Fig. 1 Contrast-enhanced computed tomography findings. A 36-mm superior mesenteric artery aneurysm (arrow head) was located 11 cm distal to the origin of superior mesenteric artery and contained an intramural thrombus.
The patient was in supine position during surgery, and the SMAA was exposed through an upper median abdominal incision. The surface of the aneurysm was white and glistening, and severe adhesion between the aneurysm and surrounding tissues was present. Although unswollen, the gallbladder had a thickened wall, and there were slight adhesions around it. Tissues between the gallbladder and SMAA were intact. After clamping the proximal and distal sides of the aneurysm, we assessed the viability of the intestinal tract based on intestinal color changes. The aneurysm was subsequently opened. The aneurysm wall was very thick, and a red-brown thrombus was found. A small amount of backflow from the peripheral SMA was present. We resected the aneurysm and interposed a great saphenous vein graft taken from the left groin within the SMA (Fig. 2). There were no signs of intestinal tract ischemia before or after reconstruction.
Fig. 2 Intraoperative findings. (a) The aneurysm surface was white and glistening (white arrow), and severe adhesion was present between the aneurysm and surrounding tissues. (b) The aneurysm wall was very thick. (c) We resected the aneurysm and reconstructed the superior mesenteric artery with a saphenous vein graft (white arrow).
The cultures of the aneurysm and adjacent tissue were negative. Histological examination of the aneurysmal wall showed dense infiltration of inflammatory cells, which mainly comprised lymphocytes that were predominantly located in the media and adventitia. Adventitial fibrosis was also observed, and the tunica media exhibited partially decreased, fractured, and absent elastic fibers (Fig. 3). Immunohistochemical staining was negative for immunoglobulin G4. Intraoperative and histopathological findings indicated an immunoglobulin G4-unrelated inflammatory aneurysm. The patient’s postoperative course was uneventful. Postoperative CT revealed good patency of the interposed graft. At 2-year follow-up, the patient was alive and well, and contrast-enhanced CT showed no evidence of the occlusion.

[Stored data entries]
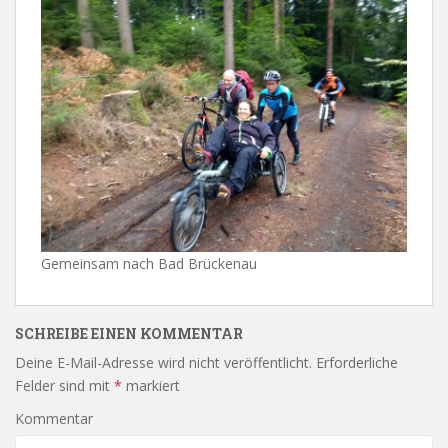
Gemeinsam nach Bad Brückenau
SCHREIBE EINEN KOMMENTAR
Deine E-Mail-Adresse wird nicht veröffentlicht.
Erforderliche
Felder sind mit
*
markiert
Kommentar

SET OF TASKS:
A - Update the case report from "Fig. 1 Contrast-enhanced" to "an intramural thrombus.", changing "11 cm" to "9 cm".
B - Do these statements agree with the case report? Answer yes or no for each, and quote the words from the report that decide it.
(i) The cultures of the aneurysm and adjacent tissue were positive.
(ii) The graft used was a great saphenous vein taken from the left groin.
(iii) The gallbladder was swollen.
C - According to the case report, where in the aneurysm wall were the lymphocytes mostly found?

RESPONSES IN ORDER:
A -
Fig. 1 Contrast-enhanced computed tomography findings. A 36-mm superior mesenteric artery aneurysm (arrow head) was located 9 cm distal to the origin of superior mesenteric artery and contained an intramural thrombus.

B -
(i) No: "The cultures of the aneurysm and adjacent tissue were negative."
(ii) Yes: "interposed a great saphenous vein graft taken from the left groin within the SMA"
(iii) No: "Although unswollen, the gallbladder had a thickened wall"

C - In the media and adventitia.